Selon Copernic, le premier mois de 2025 a été le mois de janvier le plus chaud jamais enregistré, tandis que mars, avril et mai ont chacun été les deuxièmes plus chauds pour cette période de l'année. Les scientifiques ont découvert que tous les mois, à l’exception de février et décembre, étaient plus chauds que le mois correspondant de chaque année avant 2023.

La chaleur anormale est en grande partie le résultat de la pollution par le carbone qui recouvre la Terre, exacerbant la plupart des phénomènes météorologiques extrêmes et menaçant les conditions stables dans lesquelles l’humanité prospère.

Copernic a découvert que les températures dans les océans tropicaux Atlantique et Indien étaient moins extrêmes en 2025 qu’en 2024, mais qu’elles étaient partiellement compensées par des températures plus élevées aux pôles. L'Antarctique a enregistré son année la plus chaude et l'Arctique la deuxième.

La couverture de glace de mer polaire est tombée en février à son plus bas niveau depuis le début des observations par satellite dans les années 1970. Tout au long de l'année, la moitié de la surface de la Terre a connu un nombre de jours supérieur à la moyenne avec un stress thermique au moins « sévère », lorsque les températures étaient supérieures à 32 °C.

Berkeley Earth, une organisation américaine à but non lucratif qui analyse également les températures, estime que 8,5 % de la population mondiale vit dans des zones qui ont connu des températures moyennes annuelles record l'année dernière. Ses scientifiques ont déclaré qu’une chaleur similaire serait probable en 2026.

Bill McGuire, professeur émérite des risques climatiques à l'University College de Londres qui n'a pas participé à l'analyse, a déclaré que les résultats étaient « sombres mais loin d'être une nouvelle inattendue ».

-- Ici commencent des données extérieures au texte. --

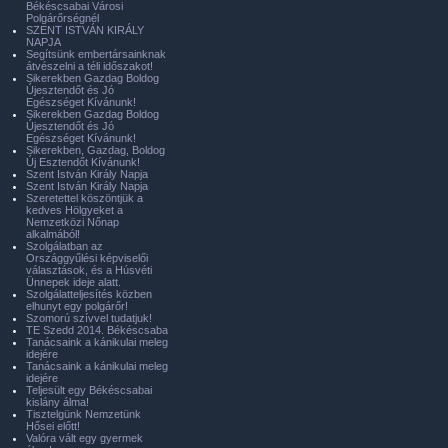
Békéscsabai Városi
Polgárőrségnél
SZENT ISTVÁN KIRÁLY
NAPJA
Segítsünk embertársainknak
átvészelni a téli időszakot!
Sikerekben Gazdag Boldog
Újesztendőt és Jó
Egészséget Kívánunk!
Sikerekben Gazdag Boldog
Újesztendőt és Jó
Egészséget Kívánunk!
Sikerekben, Gazdag, Boldog
Új Esztendőt Kívánunk!
Szent István Király Napja
Szent István Király Napja
Szeretettel köszöntjük a
kedves Hölgyeket a
Nemzetközi Nőnap
alkalmából!
Szolgálatban az
Országgyűlési képviselői
választások, és a Húsvéti
Ünnepek ideje alatt.
Szolgálatteljesítés közben
elhunyt egy polgárőr!
Szomorú szívvel tudatjuk!
TE Szedd 2014. Békéscsaba
Tanácsaink a kánikulai meleg
idejére
Tanácsaink a kánikulai meleg
idejére
Teljesült egy Békéscsabai
kislány álma!
Tisztelgünk Nemzetünk
Hősei előtt!
Valóra vált egy gyermek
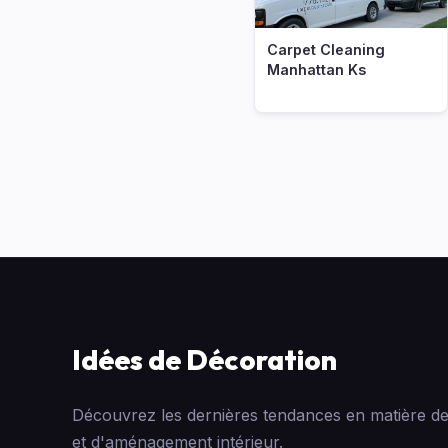
Carpet Cleaning
Manhattan Ks
Idées de Décoration
Découvrez les dernières tendances en matière de
et d'aménagement intérieur.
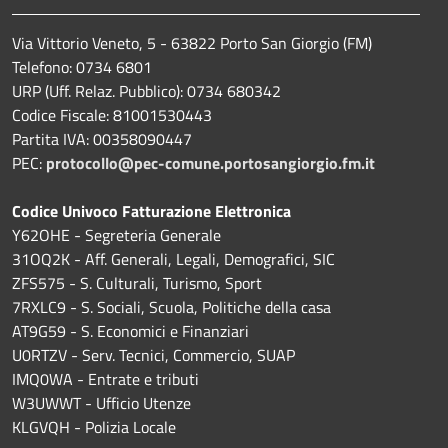
Via Vittorio Veneto, 5 - 63822 Porto San Giorgio (FM)
Telefono: 0734 6801
URP (Uff. Relaz. Pubblico): 0734 680342
Codice Fiscale: 81001530443
Partita IVA: 00358090447
PEC:
protocollo@pec-comune.portosangiorgio.fm.it
Codice Univoco Fatturazione Elettronica
Y62OHE - Segreteria Generale
31OQ2K - Aff. Generali, Legali, Demografici, SIC
ZFS575 - S. Culturali, Turismo, Sport
7RXLC9 - S. Sociali, Scuola, Politiche della casa
AT9G59 - S. Economici e Finanziari
U0RTZV - Serv. Tecnici, Commercio, SUAP
IMQ0WA - Entrate e tributi
W3UWWT - Ufficio Utenze
KLGVQH - Polizia Locale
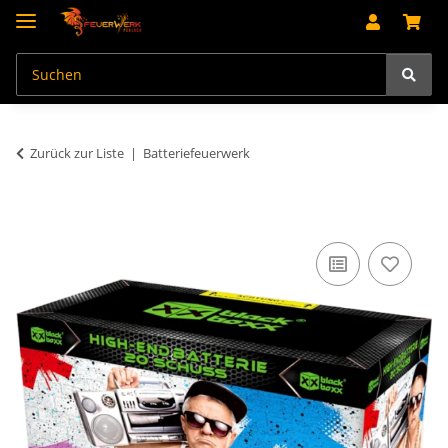
Zurück zur Liste
Batteriefeuerwerk
An dieser Stelle findest Du Inhalte von Drittanbietern (Youtube).
Möchtest Du Inhalte von Drittanbietern angezeigt bekommen, klicke
bitte in den Einstellungen zur Privatssphäre "Alle akzeptieren" und
lade anschließend die Seite neu.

« À toutes fins utiles, la limite de 1,5 degré est désormais morte », a-t-il déclaré. « Quelle que soit la manière dont vous regardez les choses, une dangereuse dégradation du climat s’est produite, mais il y a peu de signes indiquant que le monde est préparé ou même y prête sérieusement attention. »

Les émissions mondiales ont continué d’augmenter une décennie après la signature de l’Accord de Paris, malgré l’essor des énergies renouvelables et les succès régionaux dans l’assainissement des économies sales.

Laurence Rouil, directrice du service Copernicus de surveillance de l'atmosphère, a déclaré que les données de 2025 dressaient un tableau clair montrant que l'activité humaine était toujours le facteur dominant des températures exceptionnelles.

“L'atmosphère nous envoie un message”, a-t-elle déclaré. “Et nous devons écouter.”